Source text
When Pierre Poilievre, Canada's Conservative Party Prime Minister in waiting, rushed to a photo-op with the anti-mandate "Freedom Convoy" as it headed to Ottawa, I thought he had kissed his political career good-bye. The convoy managed to arouse a great deal of both public antipathy and fractious support, but the Conservative politician's public embrace of a prima facie working-class protest seemed contradictory if not hypocritical. Nonetheless, I remained mindful of Steve Bannon's claim that the Bernie Sanders constituency and the Donald Trump constituency were the same working and lower middle-class voters. Even David Graeber, a card-carrying member of the left if there ever was one, writes:
Ultimately, the more liberal members of this professional-managerial elite became the social base for what came to pass as “left-wing” political parties, as actual working-class organizations like trade unions were cast into the wilderness (The Utopia of Rules p. 20).
The actual working class, who bore a traditional loathing for such characters, either dropped out of politics entirely, or were increasingly reduced to casting protest votes for the radical Right (The Utopia of Rules p. 21).
Left-wing in Canada
When I was working on a local NDP campaign (New Democratic Party; i.e., what passes for "left wing" in Canada), I was struck to learn that our greatest support (number of votes) came from the most upper-crust neighbourhood in the riding. It made sense to me that "enlightened" professionals would vote for the left, for equality and social justice but, at the same time, it seemed the party whose raison d'être was to represent the working class was abandoning and/or being abandoned by that cohort of voters.
Rob Henderson (another Tara Henley guest) coined the expression "luxury beliefs" meaning "ideas and opinions that confer status on the upper class, while often inflicting costs on the lower classes." Henderson surmises that upper-class elites while enjoying wealth and status also want to signal that they are "sophisticated member[s] of the educated class." As an example he cites a conversation with a middle-class classmate who was raised in a stable home and planned to marry herself but claimed that "monogamy and marriage are outdated [....] oppressive patriarchal institutions.”

Required actions
1. Transcribe the passage of the essay on the working class and the left that lies between "The actual working" and "cohort of voters.", inclusive.
2. Pick up the essay on the working class and the left where it stops and keep writing it.

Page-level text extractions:
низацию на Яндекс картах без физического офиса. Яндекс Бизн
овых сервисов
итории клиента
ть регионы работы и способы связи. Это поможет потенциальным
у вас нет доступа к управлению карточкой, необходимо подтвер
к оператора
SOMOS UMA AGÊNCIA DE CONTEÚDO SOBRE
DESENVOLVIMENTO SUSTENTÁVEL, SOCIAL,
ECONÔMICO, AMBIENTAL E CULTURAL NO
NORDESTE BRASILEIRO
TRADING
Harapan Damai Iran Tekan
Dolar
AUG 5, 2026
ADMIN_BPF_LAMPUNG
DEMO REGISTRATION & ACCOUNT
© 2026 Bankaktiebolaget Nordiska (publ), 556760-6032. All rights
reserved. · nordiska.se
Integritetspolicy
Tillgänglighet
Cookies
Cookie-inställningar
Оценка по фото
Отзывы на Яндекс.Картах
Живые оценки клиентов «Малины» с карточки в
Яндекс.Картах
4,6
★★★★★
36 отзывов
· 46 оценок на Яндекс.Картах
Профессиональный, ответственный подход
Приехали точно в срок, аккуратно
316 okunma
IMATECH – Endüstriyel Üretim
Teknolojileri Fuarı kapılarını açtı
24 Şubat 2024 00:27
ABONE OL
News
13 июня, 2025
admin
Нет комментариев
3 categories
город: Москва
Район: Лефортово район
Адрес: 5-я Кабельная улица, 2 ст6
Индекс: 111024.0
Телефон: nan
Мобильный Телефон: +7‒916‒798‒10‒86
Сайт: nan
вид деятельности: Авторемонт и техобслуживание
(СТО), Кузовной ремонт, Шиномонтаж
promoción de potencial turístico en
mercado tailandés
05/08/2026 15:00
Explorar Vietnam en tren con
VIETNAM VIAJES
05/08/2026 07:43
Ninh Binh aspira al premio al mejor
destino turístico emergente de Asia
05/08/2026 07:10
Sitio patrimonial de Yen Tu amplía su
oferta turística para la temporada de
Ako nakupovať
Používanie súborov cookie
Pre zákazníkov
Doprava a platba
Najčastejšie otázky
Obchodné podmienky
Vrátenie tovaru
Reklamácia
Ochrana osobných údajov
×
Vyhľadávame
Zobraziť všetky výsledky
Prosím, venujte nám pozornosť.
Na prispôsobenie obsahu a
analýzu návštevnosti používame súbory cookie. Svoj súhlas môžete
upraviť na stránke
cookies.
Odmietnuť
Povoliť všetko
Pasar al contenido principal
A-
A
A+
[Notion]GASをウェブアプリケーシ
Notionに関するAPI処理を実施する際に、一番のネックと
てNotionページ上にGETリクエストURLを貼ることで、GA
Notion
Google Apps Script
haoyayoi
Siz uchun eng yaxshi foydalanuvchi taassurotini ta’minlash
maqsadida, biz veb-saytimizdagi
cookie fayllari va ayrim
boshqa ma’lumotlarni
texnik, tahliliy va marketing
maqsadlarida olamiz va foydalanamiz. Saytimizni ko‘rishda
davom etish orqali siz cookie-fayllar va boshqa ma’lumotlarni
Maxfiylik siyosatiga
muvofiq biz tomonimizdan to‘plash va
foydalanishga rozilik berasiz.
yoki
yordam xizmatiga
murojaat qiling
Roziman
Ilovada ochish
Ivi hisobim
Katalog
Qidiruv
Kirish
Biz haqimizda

Answer list
1.
The actual working class, who bore a traditional loathing for such characters, either dropped out of politics entirely, or were increasingly reduced to casting protest votes for the radical Right (The Utopia of Rules p. 21).
Left-wing in Canada
When I was working on a local NDP campaign (New Democratic Party; i.e., what passes for "left wing" in Canada), I was struck to learn that our greatest support (number of votes) came from the most upper-crust neighbourhood in the riding. It made sense to me that "enlightened" professionals would vote for the left, for equality and social justice but, at the same time, it seemed the party whose raison d'être was to represent the working class was abandoning and/or being abandoned by that cohort of voters.

2.
Causes of Poverty
I found his example telling. When I was preparing a lecture on The Grapes of Wrath, I discovered repeated claims that a significant cause of poverty was marriage breakdown. It was immediately obvious to me that while marriage and family were, first and foremost, emotional and social bonds, the family is also an economic union. Go looking for who exactly is dealing with poverty and chances are you will discover single mothers and the children of fatherless households. "It takes a village to raise a child" is a nice idea, but these days few of us live in villages. In my experience, two parents is the minimal requirement for raising a child, and a supplementary army of siblings, grandparents, aunts, uncles, cousins, friends and neighbours is helpful if not essential. However, "family values," (as I've discussed elsewhere) remains a quintessentially "right wing" expression.
A corollary to Henderson's "luxury beliefs" are what I would call "privileged values." (See Virtues, Vices and Values.) Both the detractors and the supporters of woke and cancel culture are, above all, proof that we live in the age of moral superiority. Today, everyone thinks of themselves as morally superior and behaves or at least vocalizes accordingly. The great paradox of moral superiority is that people who feel morally superior self-license to act immorally at every turn. In other words, if you think you're one "the good guys," then you're likely to think that whatever you do is "good"--no matter how amoral, immoral or morally challenged it is. And the illusion is easier to maintain if your privileged circumstances insulate you from the challenges, costs, consequences and contradictions of your morally superiority.
John Bolton versus David Graeber
Perusing John Bolton's The Room Where It Happened and David Graeber's The Utopia of Rules, it is fascinating to read a right-wing hawk and a left-wing dove complaining about the same thing: bureaucracy. Graeber's thesis is that bureaucracy is sustained by an underlying threat of violence. Bolton complains that bureaucracy prevents him from exercising the threats of violence which are his stock and trade. As Donald Trump once quipped, "If I listened to John Bolton, we would have had World War Six by now." In Bolton's mindset, "Give Peace a Chance" is Chinese propaganda. Despite my having decried and derided bureaucracy most of my working life (see, for example, This Professor Should Be Fired), reading Graeber and Bolton I came away thinking "Thank gawd for bureaucracy!"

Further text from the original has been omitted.